Data records
━━━━━━━━━━━━━━━━

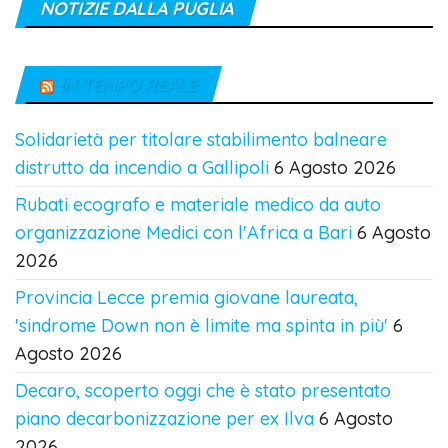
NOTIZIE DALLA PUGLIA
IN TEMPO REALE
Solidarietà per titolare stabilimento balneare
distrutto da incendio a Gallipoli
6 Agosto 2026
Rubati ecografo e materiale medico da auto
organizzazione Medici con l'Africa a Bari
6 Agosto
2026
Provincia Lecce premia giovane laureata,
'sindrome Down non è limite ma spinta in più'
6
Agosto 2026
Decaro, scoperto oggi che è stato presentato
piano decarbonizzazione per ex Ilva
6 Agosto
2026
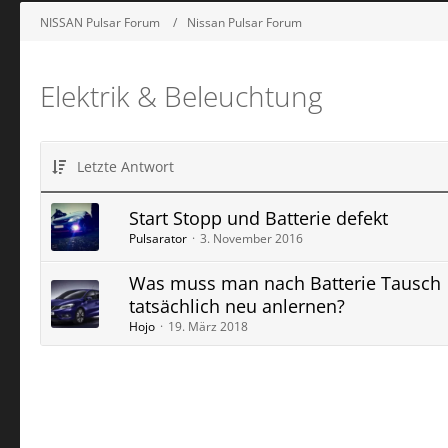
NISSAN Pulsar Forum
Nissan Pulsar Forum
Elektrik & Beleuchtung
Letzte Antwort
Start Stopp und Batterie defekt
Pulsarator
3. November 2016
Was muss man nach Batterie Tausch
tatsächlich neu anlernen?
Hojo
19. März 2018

━━━━━━━━━━━━━━━━

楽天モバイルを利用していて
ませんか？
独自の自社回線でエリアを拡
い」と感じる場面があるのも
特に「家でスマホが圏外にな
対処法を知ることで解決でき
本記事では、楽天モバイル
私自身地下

━━━━━━━━━━━━━━━━

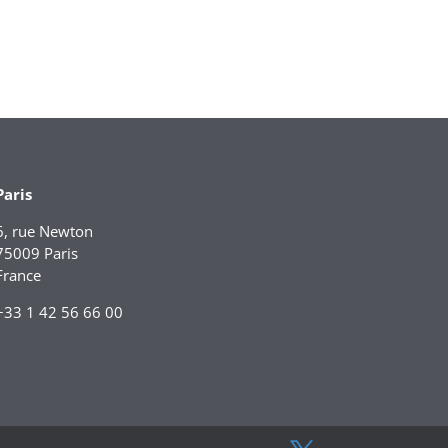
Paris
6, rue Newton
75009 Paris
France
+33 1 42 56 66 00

━━━━━━━━━━━━━━━━

● **PROMPT**: With the pictures left out, write out exactly the lines above from the one containing "NOTIZIE DALLA PUGLIA" through the one containing "19. März 2018".

● **EXERCISE ANSWER**:
NOTIZIE DALLA PUGLIA
IN TEMPO REALE
Solidarietà per titolare stabilimento balneare
distrutto da incendio a Gallipoli
6 Agosto 2026
Rubati ecografo e materiale medico da auto
organizzazione Medici con l'Africa a Bari
6 Agosto
2026
Provincia Lecce premia giovane laureata,
'sindrome Down non è limite ma spinta in più'
6
Agosto 2026
Decaro, scoperto oggi che è stato presentato
piano decarbonizzazione per ex Ilva
6 Agosto
2026
NISSAN Pulsar Forum
Nissan Pulsar Forum
Elektrik & Beleuchtung
Letzte Antwort
Start Stopp und Batterie defekt
Pulsarator
3. November 2016
Was muss man nach Batterie Tausch
tatsächlich neu anlernen?
Hojo
19. März 2018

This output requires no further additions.